Ironiquement, la définition de Bellarmin (ainsi que celle de Pie XII des siècles plus tard dans Mystici Corporis) était plus inclusive que les ecclésiologies post-Vatican II, parce que la première présumait que l'on était un catholique en règle jusqu'à preuve du contraire, tandis que la seconde exige une détermination subjective du degré de "plénitude" de l'union à l'Église (LG, 14). Bien que l'enseignement de Vatican II sur l'Église contienne beaucoup de grandes idées, sa tentative de gradation de la communion sans critères explicites et objectifs fait de la communion ecclésiale un idéal qui ne tient que par le pouvoir hiérarchique.

Conclusion

Ainsi, nous demandons à nouveau : en quoi consiste la communion ? Avec Vatican II, nous affirmons que

Sont pleinement incorporés à la société de l'Église ceux qui, possédant l'Esprit du Christ, acceptent tout son système et tous les moyens de salut qui lui sont donnés, et sont unis à elle en tant que partie de sa structure corporelle visible et par elle au Christ, qui la gouverne par le Souverain Pontife et les évêques. Les liens qui unissent les hommes à l'Église de façon visible sont la profession de foi, les sacrements, le gouvernement ecclésiastique et la communion. (LG, 14)

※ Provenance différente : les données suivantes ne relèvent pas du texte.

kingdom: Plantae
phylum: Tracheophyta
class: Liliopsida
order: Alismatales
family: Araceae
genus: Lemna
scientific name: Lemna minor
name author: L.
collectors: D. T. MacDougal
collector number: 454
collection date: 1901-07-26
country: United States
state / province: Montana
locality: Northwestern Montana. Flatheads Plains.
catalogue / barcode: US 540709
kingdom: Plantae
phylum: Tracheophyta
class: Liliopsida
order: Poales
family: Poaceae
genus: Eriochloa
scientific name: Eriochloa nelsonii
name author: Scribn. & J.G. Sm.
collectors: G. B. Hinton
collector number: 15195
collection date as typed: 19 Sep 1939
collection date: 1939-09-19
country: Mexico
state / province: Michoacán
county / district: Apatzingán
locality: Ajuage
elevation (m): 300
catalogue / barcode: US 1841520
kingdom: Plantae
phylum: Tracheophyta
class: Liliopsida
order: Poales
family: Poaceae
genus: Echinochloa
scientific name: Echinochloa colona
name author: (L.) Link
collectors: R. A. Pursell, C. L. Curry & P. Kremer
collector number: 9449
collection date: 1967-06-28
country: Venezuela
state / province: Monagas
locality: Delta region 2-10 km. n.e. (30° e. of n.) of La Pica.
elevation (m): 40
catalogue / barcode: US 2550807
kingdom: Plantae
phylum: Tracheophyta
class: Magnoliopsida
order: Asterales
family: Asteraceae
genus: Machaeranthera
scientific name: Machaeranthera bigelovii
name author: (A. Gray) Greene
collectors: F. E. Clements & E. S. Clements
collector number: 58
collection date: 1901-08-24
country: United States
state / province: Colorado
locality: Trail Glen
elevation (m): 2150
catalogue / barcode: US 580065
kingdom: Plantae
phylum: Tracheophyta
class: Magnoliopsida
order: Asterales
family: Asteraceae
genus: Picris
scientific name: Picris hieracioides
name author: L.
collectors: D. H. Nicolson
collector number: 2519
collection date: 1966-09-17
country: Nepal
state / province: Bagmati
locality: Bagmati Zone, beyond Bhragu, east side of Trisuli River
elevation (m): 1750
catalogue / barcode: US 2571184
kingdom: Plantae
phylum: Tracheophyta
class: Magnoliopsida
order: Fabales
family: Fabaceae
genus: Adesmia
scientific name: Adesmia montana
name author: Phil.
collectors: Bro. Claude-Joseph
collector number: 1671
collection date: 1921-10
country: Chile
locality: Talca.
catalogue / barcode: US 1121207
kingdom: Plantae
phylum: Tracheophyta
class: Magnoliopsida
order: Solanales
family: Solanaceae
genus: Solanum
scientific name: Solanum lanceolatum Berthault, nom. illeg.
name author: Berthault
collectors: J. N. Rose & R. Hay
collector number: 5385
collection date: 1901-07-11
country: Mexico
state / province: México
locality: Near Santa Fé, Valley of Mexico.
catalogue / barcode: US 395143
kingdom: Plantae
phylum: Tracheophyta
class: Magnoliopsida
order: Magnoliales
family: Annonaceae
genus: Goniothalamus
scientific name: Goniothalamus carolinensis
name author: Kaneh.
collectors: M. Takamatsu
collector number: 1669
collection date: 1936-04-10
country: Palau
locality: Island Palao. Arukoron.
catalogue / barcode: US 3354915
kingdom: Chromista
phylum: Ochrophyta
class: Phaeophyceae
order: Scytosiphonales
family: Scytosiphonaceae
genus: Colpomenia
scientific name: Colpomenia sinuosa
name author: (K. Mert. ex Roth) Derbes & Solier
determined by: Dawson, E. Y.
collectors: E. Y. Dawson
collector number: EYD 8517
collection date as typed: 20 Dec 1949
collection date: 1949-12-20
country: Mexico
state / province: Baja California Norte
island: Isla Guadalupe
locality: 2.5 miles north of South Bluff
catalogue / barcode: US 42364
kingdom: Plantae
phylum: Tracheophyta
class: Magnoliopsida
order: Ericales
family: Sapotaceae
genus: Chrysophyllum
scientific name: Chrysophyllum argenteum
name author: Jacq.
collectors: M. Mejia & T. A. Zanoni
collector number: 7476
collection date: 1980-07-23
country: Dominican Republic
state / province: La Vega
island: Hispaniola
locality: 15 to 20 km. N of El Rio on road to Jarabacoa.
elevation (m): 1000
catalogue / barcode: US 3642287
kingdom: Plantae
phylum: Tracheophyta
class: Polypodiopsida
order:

Mais, comme le montrent les événements actuels dans l'Église, une telle définition a ses limites. Comme des groupes d'évêques évoluent vers l'hétérodoxie tout en reconnaissant l'autorité papale, nous avons un concept schizophrénique de la communion.

Saint Thomas d'Aquin note que l'Église est construite sur les sacrements et la foi. À la question de savoir si les apôtres ou leurs successeurs peuvent instituer de nouveaux sacrements, l'Aquinate répond par la négative en déclarant :

Les apôtres et leurs successeurs sont les vicaires de Dieu pour gouverner l'Église qui est construite sur la foi et les sacrements de la foi. C'est pourquoi, de même qu'ils ne peuvent pas instituer une autre Église, ils ne peuvent pas non plus délivrer une autre foi, ni instituer d'autres sacrements : au contraire, il est dit que l'Église est édifiée avec les sacrements "qui ont coulé du côté du Christ suspendu sur la Croix." (ST III.64, art. 2, ad. 3).

Être en communion avec l'Église présuppose que l'on soit en communion avec la foi et les sacrements de l'Église, qui sont médiatisés - et non créés - par la hiérarchie. Ainsi, dans la mesure où les évêques allemands gênants s'écartent des rites sacramentels et de la foi de l'Église, nous pouvons dire qu'ils ne sont plus en communion avec l'Église catholique - malgré leur prétendue allégeance au pape. Si la communion doit être un concept approprié pour nos réflexions sur l'Église, alors elle doit avoir une signification spécifique, sous peine d'être complètement vidée de son sens.